Ninety one adult patients diagnosed with PCP were included after searching electronical medical records from January 2013 through July 2015 at Asan Medical Center Seoul, Korea. We compared clinical characteristics and laboratory findings including bronchoalveolar lavage (BAL) fluid analysis in patients who experienced TMP/SMX treatment failure or ADR (the case group) versus those who did not (the control group).
Among the enrolled PCP patients, 39 (42.9%) required salvage treatment owing to either treatment failure (28, 28.6%) and/or ADR (17, 18.7%). The BAL lymphocyte percentage (25% [IQR, 8-40%] vs. 47% [IQR, 15-62%]; P = 0.005) was lower in the case group. Diabetes mellitus (adjusted odds ratio [aOR] 4.98, 95% confidence interval [95% CI] 1.20-18.58), glomerular filtration rate ≤50 mL/min (aOR 4.48, 95% CI 1.08-18.66), and BAL lymphocyte percentage ≤45% (aOR 9.25, 95% CI 2.47-34.58) were independently associated with the case group in multivariate analysis.
This study suggests that BAL lymphocyte count may play some role during PCP treatment. Further studies should be followed to reveal what the role of BAL lymphocyte is in the PCP treatment.
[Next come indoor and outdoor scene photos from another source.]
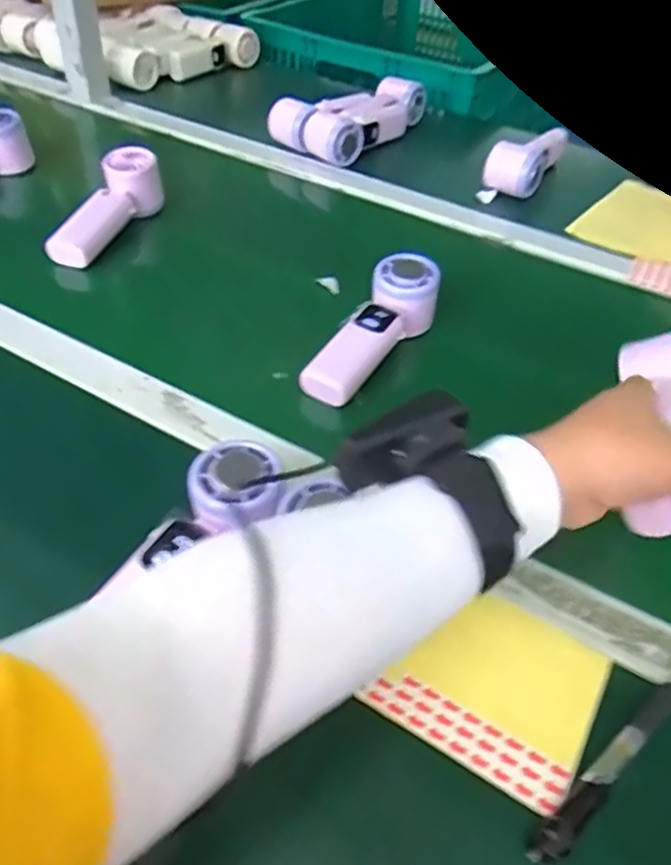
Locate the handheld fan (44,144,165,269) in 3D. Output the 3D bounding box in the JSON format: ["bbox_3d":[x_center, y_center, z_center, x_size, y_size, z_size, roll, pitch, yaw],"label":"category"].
[{"bbox_3d":[-0.238,-0.228,0.696,0.052,0.056,0.165,20,61,15],"label":"handheld fan"}]

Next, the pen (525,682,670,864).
[{"bbox_3d":[0.144,0.166,0.341,0.139,0.009,0.015,-32,55,-31],"label":"pen"}]

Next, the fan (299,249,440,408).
[{"bbox_3d":[0.032,-0.086,0.576,0.052,0.045,0.167,29,67,23],"label":"fan"}]

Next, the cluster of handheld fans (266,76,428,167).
[{"bbox_3d":[0.029,-0.429,0.926,0.125,0.076,0.237,30,50,23],"label":"cluster of handheld fans"}]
甲氧苄啶/磺胺甲恶唑(TMP/SMX)是推荐用于治疗耶氏肺孢子菌肺炎(PCP)的药物。然而,尤其是当患者出现治疗失败和/或药物不良反应(ADR)时,替代挽救治疗的疗效和安全性较难保证。本研究的目的是识别在PCP患者中影响TMP/SMX治疗成功的潜在风险因素。
通过检索韩国首尔峨山医院2013年1月至2015年7月的电子病历,纳入91例诊断为PCP的成年患者。我们比较了经历TMP/SMX治疗失败或ADR的患者(病例组)与未经历的患者(对照组)的临床特征和实验室检查结果,包括支气管肺泡灌洗(BAL)液分析。
在纳入的PCP患者中,39例(42.9%)因治疗失败(28例,28.6%)和/或ADR(17例,18.7%)需要挽救治疗。病例组的BAL淋巴细胞百分比更低(25%[四分位间距,8 - 40%]对47%[四分位间距,15 - 62%];P = 0.005)。多因素分析显示,糖尿病(调整比值比[aOR]4.98,95%置信区间[95%CI]1.20 - 18.58)、肾小球滤过率≤50 mL/min(aOR 4.48,95%CI 1.08 - 18.66)和BAL淋巴细胞百分比≤45%(aOR 9.25,95%CI 2.47 - 34.58)与病例组独立相关。
本研究提示BAL淋巴细胞计数在PCP治疗过程中可能发挥一定作用。应开展进一步研究以揭示BAL淋巴细胞在PCP治疗中的作用。